Creating a User-Based Security Dimension

Before you start

Check if the dimension you plan to create the security dimension on has multiple hierarchies:

  • If it has multiple hierarchies, they should share the same leaf level (the most granular level of the hierarchy). This ensures a relationship is automatically established for every hierarchy after you create a security dimension. To check if the hierarchies share a level, open the leaf level (indicated by a leaf icon) of each hierarchy in the dimension and check if the Query Name field is the same for each.
  • If the hierarchies don't share a level, find one hierarchy's leaf level (indicated by a leaf icon). Click its ellipsis icon and select Duplicate. Duplicate it to each other hierarchy in the dimension. Then delete the old leaf levels from those other hierarchies.
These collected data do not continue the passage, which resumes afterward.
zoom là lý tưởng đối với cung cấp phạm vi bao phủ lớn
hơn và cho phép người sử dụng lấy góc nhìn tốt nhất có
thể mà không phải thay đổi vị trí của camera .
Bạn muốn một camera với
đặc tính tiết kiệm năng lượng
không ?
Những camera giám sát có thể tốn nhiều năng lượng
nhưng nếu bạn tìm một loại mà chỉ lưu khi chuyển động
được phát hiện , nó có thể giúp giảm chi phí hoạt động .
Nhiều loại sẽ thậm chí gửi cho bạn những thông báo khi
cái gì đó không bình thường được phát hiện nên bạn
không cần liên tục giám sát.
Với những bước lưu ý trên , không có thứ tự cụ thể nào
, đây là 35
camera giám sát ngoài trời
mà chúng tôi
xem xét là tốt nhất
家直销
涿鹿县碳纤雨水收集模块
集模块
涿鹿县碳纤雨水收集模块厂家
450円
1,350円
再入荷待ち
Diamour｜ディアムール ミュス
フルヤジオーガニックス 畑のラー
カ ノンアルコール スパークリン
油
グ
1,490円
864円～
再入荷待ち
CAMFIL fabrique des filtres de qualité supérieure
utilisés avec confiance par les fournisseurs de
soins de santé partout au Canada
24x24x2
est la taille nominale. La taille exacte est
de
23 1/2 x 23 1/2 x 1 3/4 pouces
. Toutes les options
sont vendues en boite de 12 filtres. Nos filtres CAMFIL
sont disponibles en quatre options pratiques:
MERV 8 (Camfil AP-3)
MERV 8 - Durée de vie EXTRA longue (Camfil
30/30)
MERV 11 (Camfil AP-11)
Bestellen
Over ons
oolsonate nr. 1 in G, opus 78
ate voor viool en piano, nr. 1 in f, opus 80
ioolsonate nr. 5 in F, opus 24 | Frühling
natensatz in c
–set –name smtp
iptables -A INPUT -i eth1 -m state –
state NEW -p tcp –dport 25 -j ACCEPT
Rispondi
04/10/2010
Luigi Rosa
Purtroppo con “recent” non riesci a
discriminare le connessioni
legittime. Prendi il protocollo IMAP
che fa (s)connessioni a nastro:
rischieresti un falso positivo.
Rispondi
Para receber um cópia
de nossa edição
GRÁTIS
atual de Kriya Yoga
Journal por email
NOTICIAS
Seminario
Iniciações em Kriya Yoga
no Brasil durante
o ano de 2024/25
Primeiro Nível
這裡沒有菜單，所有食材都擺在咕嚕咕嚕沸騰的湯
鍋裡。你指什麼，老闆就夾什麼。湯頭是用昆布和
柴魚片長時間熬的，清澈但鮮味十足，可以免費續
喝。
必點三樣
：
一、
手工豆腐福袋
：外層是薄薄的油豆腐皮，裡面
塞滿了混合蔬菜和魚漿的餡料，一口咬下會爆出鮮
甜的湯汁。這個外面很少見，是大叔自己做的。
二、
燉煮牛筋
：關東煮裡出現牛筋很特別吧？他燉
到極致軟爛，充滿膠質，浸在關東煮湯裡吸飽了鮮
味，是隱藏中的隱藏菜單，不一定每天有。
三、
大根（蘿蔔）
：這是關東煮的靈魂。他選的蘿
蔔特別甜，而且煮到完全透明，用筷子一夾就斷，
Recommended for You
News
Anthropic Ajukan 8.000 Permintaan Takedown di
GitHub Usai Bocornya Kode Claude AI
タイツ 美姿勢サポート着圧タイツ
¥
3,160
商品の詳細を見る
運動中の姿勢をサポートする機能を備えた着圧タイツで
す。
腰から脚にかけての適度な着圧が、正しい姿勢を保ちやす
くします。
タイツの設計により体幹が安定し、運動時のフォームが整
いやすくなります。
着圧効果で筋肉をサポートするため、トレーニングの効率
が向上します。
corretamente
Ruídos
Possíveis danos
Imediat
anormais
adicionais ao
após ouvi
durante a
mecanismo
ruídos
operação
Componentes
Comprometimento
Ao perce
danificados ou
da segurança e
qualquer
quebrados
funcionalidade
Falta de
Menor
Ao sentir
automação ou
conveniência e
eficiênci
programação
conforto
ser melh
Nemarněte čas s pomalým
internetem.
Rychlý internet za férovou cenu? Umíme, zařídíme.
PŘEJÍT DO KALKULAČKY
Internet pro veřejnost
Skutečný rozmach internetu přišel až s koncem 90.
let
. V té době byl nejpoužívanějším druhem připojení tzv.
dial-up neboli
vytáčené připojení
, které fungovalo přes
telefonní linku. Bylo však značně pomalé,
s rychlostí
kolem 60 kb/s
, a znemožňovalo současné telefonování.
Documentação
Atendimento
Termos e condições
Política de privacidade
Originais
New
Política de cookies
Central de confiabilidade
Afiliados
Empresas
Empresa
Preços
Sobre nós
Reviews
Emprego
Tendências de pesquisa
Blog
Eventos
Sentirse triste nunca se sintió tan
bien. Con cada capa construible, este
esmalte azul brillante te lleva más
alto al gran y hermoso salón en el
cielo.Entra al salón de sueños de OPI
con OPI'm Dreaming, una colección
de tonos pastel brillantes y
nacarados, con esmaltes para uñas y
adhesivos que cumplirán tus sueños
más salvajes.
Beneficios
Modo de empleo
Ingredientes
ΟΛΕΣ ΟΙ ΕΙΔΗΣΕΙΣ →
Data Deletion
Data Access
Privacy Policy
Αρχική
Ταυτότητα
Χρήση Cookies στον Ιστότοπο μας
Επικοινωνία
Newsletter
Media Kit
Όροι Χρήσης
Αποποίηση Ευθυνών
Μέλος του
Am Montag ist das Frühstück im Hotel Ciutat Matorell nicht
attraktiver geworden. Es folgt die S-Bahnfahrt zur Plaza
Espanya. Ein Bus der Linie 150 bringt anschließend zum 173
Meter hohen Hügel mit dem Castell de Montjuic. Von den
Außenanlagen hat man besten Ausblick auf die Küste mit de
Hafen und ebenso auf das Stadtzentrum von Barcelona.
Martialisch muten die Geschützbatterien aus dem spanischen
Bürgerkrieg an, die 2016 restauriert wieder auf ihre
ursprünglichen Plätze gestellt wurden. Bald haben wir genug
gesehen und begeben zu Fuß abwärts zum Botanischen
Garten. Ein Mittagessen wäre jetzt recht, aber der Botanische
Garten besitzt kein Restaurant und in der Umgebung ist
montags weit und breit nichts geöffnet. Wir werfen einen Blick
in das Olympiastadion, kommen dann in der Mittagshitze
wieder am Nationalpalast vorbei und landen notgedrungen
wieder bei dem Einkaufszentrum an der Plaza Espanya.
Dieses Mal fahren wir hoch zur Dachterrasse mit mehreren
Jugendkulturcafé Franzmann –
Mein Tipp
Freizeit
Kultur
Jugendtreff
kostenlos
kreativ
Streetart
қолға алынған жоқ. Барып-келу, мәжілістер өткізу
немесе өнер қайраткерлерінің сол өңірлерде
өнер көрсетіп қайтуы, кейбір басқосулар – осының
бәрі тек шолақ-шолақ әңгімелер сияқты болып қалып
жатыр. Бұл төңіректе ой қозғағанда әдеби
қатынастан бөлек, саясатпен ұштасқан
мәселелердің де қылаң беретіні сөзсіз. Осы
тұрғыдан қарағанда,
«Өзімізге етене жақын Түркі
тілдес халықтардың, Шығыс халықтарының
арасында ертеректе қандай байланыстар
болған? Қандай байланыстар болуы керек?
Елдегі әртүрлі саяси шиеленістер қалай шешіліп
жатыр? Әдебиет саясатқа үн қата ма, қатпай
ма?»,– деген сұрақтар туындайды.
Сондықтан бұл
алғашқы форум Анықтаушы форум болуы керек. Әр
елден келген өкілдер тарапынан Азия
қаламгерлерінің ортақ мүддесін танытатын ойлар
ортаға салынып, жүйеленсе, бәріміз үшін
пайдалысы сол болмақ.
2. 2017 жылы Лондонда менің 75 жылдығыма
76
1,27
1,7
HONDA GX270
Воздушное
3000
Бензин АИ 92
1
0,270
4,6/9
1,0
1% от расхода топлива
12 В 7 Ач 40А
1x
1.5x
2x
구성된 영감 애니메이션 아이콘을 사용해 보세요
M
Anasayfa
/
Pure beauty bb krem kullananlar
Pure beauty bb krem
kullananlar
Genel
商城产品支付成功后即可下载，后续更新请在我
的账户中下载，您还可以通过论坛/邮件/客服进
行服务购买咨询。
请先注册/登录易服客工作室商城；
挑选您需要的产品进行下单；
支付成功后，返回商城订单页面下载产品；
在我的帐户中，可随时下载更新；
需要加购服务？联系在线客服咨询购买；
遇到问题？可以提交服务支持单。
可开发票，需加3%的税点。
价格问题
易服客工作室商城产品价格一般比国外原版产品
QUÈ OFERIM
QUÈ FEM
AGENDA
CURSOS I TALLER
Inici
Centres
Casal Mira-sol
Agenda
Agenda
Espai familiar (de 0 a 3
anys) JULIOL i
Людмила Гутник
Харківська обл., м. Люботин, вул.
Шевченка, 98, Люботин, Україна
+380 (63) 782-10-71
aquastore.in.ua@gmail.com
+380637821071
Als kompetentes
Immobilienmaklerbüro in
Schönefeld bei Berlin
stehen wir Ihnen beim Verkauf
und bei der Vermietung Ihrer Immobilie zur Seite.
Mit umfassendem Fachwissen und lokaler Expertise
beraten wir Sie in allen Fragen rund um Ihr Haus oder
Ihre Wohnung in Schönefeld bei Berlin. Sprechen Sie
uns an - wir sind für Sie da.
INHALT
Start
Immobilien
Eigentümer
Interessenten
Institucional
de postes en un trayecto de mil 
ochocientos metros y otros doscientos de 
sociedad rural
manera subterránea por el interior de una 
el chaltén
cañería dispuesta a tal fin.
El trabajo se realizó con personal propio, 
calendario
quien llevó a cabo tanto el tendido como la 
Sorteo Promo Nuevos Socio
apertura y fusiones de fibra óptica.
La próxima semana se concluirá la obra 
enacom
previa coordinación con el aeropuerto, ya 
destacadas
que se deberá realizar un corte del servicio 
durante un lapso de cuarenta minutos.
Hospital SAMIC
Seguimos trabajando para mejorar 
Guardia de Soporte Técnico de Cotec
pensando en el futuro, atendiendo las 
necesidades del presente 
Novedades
To add a user-based security dimension, you need first to do the following outside the Design Center:

  1. Create a security dimension table - also known as "user-to-attribute mapping" table - in the data warehouse. See also Mapping table example.
  2. All user IDs that run queries against the cube must be included in this table.
  3. You can add or remove users to the table at any time by inserting or deleting rows.

After that, do the following in the Design Center:

  1. Open your project, open the cube in which you want to create the security dimension, and then open the dimension that you want to create the security dimension on. Consider the following:

    • You cannot connect a security dimension to a degenerate dimension.
    • If you wish to secure a degenerate dimension, connect the security dimension directly to the degenerate dimension's source dataset instead.
  2. Add the user-to-attribute mapping table as a dataset to your library of datasets.

  3. In the Library toolbar, click the Add New Security Dimension icon. The Create a Security Dimension window opens.

  4. Accept the suggested name for the dimension or change it. The suggested name is in this format: <existing dimension> Security

  5. Optionally, enter a Description for this security dimension.

  6. In the Dataset field, select the dataset that you created from your mapping table.

  7. In the Column Containing Attribute Filter Keys field, select the column that you are adding security to.

  8. For the Lookup Rules field, choose the lookup rule:

    • "None" will perform a join.
    • "Use filter Key" will look up the filter keys separately, and use them in the dimension or fact query.
  9. In the Column Containing IDs field, select the column that contains the user IDs.

  10. In the ID Type field, select User.

  11. For the Scope setting, choose the scope of queries that the security dimension should apply to.

  12. By default, the Secure Totals setting is turned on. If you decide to turn it off, AtScale will behave as follows:

    • The security restriction will not be applied to:

      • Subtotal measures of the secured hierarchy level or reachable attributes of higher levels.
      • Queries that select secured Fact Tables (All or Fact Scope), but do not select the secured dimension.
    • The security restriction will be applied to:

      • Grouping of the secured level.
      • Secured level's secondary attributes.
      • Attributes and nested dimensions that are reachable from hierarchy levels lower than the secured level.
  13. Click Save. The new security dimension appears on the dimension canvas.

  14. Locate the attribute in the dimensional or fact dataset that you wish to secure and drag the attribute to the security dimension to open the Create a relationship dialog.

  15. Optionally change the left-hand dataset column, although if you chose the correct column in the previous step the correct column will be preselected for you.

  16. If you are on a dimension canvas, accept the default option of "Many-to-One".

  17. Click Save.

The new security dimension appears on the canvas with a relationship connecting the fact or dimension dataset to the security dimension on the secured attribute.